# WORK TASK 1
Select each line of the records below that contains the word "фильтрующие" and copy those lines.

# EXERCISE TEXT
• • •
Peter Carey's quirky Australian classic gets a new lease on life in this sadly underpowered stage adaptation

Malthouse artistic director Matthew Lutton has expressed an ongoing desire to tell and retell Australia’s iconic mythologies; those narratives that have become embedded in one way or another in the collective culture. To this end, we’ve seen an electric Picnic at Hanging Rock and a truly expansive, poetic production of Away. It’s not hard to see his adaptation of Peter Carey’s 1981 novel Bliss as another nudge into the national psyche, and it’s potentially the most caustic and true.

Adman Harry Joy (Toby Truslove) dies for nine whole minutes, although whether he awakes at all and in what dimension is initially unclear. Is Harry in hell when he comes to and discovers his wife (Amber McMahon) is a cold-hearted adulteress and his kids (Will McDonald and Charlotte Nicdao) are narcissistic and incestuous monsters, or is this the life he built for them all? A series of increasingly improbable situations fail to make it clear, until Harry is forced to the uncomfortable realisation that hell might just be him.
• • •
# WORK TASK 2
Reproduce word for word the passage of the theater review above, from "Peter Carey's quirky" to "caustic and true.".
• • •
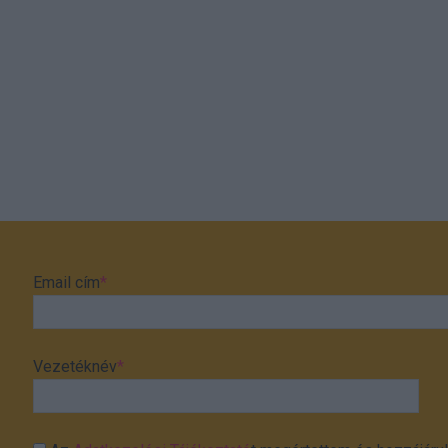
Email cím
*
Vezetéknév
*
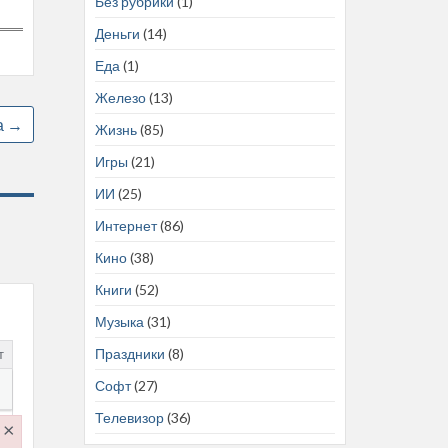
Без рубрики
(1)
Деньги
(14)
Еда
(1)
Железо
(13)
а
→
Жизнь
(85)
Игры
(21)
ИИ
(25)
Интернет
(86)
Кино
(38)
Книги
(52)
Музыка
(31)
Праздники
(8)
т
Софт
(27)
Телевизор
(36)
×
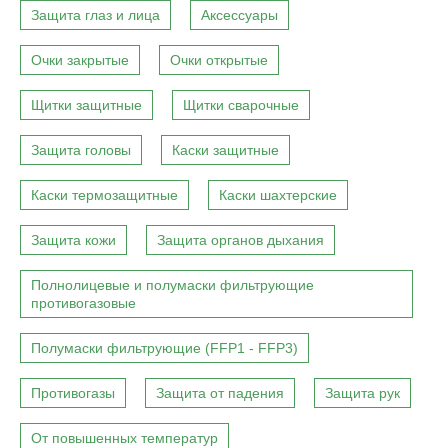
Защита глаз и лица
Аксессуары
Очки закрытые
Очки открытые
Щитки защитные
Щитки сварочные
Защита головы
Каски защитные
Каски термозащитные
Каски шахтерские
Защита кожи
Защита органов дыхания
Полнолицевые и полумаски фильтрующие
противогазовые
Полумаски фильтрующие (FFP1 - FFP3)
Противогазы
Защита от падения
Защита рук
От повышенных температур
• • •
# WRITTEN RESPONSE 1
Полнолицевые и полумаски фильтрующие
Полумаски фильтрующие (FFP1 - FFP3)

# WRITTEN RESPONSE 2
Peter Carey's quirky Australian classic gets a new lease on life in this sadly underpowered stage adaptation

Malthouse artistic director Matthew Lutton has expressed an ongoing desire to tell and retell Australia’s iconic mythologies; those narratives that have become embedded in one way or another in the collective culture. To this end, we’ve seen an electric Picnic at Hanging Rock and a truly expansive, poetic production of Away. It’s not hard to see his adaptation of Peter Carey’s 1981 novel Bliss as another nudge into the national psyche, and it’s potentially the most caustic and true.